The fundamental decisions most young persons will make are the same ones faced by their parents and their parents’ parents. In a world less forgiving of mistakes, the ability to make smart decisions is a particularly vital skill to master. Getting it wrong can cost a bundle.

Decisions matter.

Decisions are an essential part of our life—everything we do requires a decision of some kind. Most are so trivial that the process operates in automatic. But some decisions you make will affect not only your own life, but the lives of your friends, your family, and your community.

Getting the biggies right.

Most young persons will face a number of significant life-choices. Should I go to college? What kind of career is right for me? Am I ready to get married? Should we have a baby? Where do I want to live?
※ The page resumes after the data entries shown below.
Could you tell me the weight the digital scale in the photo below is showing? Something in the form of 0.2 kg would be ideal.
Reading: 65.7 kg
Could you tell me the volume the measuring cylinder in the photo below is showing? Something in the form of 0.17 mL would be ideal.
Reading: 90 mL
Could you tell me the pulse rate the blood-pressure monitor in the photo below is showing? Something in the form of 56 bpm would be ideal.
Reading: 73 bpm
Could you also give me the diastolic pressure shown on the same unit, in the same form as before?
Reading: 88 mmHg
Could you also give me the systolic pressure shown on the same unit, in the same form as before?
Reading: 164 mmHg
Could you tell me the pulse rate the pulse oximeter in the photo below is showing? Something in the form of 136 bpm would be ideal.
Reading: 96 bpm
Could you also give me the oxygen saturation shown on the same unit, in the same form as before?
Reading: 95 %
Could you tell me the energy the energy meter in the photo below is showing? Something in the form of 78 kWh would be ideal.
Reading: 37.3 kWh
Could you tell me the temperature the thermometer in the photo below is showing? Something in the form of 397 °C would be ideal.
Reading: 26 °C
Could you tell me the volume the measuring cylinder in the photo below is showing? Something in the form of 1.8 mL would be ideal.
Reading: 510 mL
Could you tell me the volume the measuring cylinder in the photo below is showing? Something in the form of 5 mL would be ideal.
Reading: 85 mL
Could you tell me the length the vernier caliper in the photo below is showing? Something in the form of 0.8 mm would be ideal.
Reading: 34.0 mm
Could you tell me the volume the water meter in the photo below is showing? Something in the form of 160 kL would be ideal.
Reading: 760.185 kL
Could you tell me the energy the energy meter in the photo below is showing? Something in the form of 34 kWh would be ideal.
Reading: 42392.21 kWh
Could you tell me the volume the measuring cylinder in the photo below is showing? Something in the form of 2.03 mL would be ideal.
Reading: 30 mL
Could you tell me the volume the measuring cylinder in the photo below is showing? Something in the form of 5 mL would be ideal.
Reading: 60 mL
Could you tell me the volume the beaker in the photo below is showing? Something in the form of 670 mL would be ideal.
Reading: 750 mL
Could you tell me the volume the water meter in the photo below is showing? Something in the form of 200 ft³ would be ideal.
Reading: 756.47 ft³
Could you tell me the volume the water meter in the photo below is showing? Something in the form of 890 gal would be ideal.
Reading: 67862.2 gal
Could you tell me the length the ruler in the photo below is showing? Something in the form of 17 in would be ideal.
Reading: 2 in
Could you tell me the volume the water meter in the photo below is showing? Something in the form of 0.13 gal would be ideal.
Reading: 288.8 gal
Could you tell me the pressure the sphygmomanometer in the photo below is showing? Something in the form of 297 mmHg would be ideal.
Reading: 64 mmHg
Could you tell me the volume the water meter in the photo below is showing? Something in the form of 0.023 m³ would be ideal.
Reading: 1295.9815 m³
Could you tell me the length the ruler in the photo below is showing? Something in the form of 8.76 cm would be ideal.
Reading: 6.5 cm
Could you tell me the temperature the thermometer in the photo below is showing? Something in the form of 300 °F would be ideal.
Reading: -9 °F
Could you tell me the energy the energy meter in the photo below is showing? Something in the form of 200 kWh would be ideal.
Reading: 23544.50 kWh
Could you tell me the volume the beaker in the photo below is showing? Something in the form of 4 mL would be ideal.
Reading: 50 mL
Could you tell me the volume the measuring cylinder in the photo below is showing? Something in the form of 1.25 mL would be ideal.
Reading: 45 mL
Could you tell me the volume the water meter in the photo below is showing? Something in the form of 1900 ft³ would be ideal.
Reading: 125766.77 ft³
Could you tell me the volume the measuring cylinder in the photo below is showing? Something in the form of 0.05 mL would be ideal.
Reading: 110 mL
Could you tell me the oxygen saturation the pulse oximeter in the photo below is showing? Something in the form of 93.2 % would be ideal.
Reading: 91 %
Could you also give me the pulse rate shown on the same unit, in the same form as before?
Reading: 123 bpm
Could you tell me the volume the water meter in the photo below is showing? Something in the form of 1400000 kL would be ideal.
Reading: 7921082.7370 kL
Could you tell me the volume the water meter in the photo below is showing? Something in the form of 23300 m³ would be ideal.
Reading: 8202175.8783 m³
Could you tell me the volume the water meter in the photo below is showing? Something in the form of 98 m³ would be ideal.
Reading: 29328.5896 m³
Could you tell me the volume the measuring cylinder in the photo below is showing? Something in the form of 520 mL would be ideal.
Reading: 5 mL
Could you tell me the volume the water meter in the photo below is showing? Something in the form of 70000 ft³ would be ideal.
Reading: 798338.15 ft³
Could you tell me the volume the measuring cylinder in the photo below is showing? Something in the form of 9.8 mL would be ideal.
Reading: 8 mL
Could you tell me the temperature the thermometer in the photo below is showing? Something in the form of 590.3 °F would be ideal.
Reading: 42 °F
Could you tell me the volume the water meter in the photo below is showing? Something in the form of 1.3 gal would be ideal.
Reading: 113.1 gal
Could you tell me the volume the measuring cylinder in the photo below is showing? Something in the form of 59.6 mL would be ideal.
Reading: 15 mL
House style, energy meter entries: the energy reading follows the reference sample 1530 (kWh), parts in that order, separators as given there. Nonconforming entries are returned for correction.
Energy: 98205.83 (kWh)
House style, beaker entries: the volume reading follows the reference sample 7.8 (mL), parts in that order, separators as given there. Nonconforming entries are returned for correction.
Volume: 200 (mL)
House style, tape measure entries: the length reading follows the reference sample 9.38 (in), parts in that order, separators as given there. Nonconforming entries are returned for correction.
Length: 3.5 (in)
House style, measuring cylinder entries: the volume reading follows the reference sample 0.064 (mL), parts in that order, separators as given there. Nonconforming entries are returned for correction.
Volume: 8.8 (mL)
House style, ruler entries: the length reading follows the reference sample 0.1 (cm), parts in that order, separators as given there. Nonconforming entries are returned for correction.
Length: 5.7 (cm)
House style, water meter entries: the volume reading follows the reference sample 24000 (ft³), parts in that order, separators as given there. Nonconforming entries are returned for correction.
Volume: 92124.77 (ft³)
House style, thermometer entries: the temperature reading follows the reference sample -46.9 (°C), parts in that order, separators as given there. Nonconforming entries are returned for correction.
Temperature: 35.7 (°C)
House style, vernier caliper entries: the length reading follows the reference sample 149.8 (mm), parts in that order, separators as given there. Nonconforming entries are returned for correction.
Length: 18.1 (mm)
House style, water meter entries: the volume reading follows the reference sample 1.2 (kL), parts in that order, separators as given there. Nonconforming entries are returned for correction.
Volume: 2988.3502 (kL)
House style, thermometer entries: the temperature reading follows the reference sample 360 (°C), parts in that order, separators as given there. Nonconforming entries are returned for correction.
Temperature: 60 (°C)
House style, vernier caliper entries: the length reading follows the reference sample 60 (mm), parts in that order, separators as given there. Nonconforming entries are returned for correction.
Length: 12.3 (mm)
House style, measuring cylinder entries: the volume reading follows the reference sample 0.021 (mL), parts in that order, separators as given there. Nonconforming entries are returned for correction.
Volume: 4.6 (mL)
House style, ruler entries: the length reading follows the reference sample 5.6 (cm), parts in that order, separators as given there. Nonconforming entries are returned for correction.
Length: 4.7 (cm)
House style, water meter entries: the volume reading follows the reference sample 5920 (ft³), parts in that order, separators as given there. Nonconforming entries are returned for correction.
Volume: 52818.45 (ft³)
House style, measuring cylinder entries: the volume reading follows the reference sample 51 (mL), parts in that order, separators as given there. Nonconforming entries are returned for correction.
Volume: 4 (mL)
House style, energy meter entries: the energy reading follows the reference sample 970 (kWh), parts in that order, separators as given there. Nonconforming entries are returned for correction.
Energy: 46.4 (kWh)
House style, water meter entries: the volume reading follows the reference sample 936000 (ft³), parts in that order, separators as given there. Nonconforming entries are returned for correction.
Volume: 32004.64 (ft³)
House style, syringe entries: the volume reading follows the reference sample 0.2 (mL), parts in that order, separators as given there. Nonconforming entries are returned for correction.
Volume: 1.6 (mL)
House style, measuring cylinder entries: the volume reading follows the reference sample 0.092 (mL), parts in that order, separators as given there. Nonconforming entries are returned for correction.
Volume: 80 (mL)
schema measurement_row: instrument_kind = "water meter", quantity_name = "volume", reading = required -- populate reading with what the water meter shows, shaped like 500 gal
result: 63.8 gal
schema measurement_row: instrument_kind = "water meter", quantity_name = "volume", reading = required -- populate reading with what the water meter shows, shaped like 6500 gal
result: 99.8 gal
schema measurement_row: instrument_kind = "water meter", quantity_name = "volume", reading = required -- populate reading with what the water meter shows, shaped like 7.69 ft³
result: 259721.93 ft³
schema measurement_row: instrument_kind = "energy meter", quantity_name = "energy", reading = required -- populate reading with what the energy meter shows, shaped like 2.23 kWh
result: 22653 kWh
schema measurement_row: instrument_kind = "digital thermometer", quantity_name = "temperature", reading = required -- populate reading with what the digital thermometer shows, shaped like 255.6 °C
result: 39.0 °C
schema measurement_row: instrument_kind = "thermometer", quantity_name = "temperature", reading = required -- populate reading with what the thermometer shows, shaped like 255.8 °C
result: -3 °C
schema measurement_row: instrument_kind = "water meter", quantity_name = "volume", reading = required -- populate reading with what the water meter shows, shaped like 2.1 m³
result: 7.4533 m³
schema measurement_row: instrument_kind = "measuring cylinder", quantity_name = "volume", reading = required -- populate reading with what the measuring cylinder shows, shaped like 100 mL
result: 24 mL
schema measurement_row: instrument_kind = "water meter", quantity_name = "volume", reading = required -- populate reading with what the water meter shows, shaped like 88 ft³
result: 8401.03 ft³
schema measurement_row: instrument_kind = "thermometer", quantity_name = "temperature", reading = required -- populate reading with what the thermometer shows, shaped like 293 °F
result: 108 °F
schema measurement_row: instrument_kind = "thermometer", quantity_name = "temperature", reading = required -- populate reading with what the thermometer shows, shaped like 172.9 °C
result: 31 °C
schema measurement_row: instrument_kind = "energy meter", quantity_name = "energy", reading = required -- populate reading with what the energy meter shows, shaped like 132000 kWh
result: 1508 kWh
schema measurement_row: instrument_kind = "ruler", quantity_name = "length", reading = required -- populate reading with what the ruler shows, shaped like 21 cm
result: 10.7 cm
How do I participate in the American Dream? When you think about it, how you respond to these essential questions largely defines who you are. The consequences of these controllable decisions can, and often do, represent turning points in their life. They are too important to leave to chance.

People of our generation have so many more factors and choices to consider in answering these questions than any previous generation—even our parents’. Just compare the choices available to us for careers, spending money, and traveling with those available to people our age thirty years ago. So while we’re asking the same questions as say, the ancient Egyptians, our list of potential answers is much, much longer. (Comment at a workshop on decision making.)

The sum of your choices.Determining which choices are wise and which are foolish or imprudent is not always clear (see: It’s our choices, Harry). Even when you can distinguish between a sensible and a not-so-sensible choice, you don’t always have the discipline to follow your heads. The real problem isn’t whether you can handle complex judgments—you can. It’s choosing not to exert the necessary mental until you are forced to do so. Um, sound familiar?

NeXter, know thyself.

Making a good decision and avoiding a bad one is a skill that can be learned and developed. But getting it right involves more than simply identifying the facts. Being aware of the underlying psychological, social, and emotional components that influence decision making—whether they are your own decisions or the decisions of others—can provide a greater sense of control over the process and outcomes. Not to mention reduced anxiety.

Two mental shortcomings influence how we think about and process information: ignorance (lack of knowledge) and ineptitude (lack of care). These flaws shape how we see the world and affect our attitudes, beliefs, and judgment. We fail to ask the questions necessary to think our way through, analyze, and reason our way to an important decision. In hindsight, our memory for events that occurred at the time of the decision is distorted so that the actual outcome seems to have been a “foregone conclusion.” Thus, it may be difficult to learn from our mistakes.

The global economy is increasingly putting a premium on sound judgment and strong decision-making skills. To succeed, learn to develop the art of the long-view so you can be suitably prepared when an important decision is required. Today is already tomorrow, which was shaped by your decisions of yesterday. Life is the sum of your choices!

If you come to a fork in the road, take it.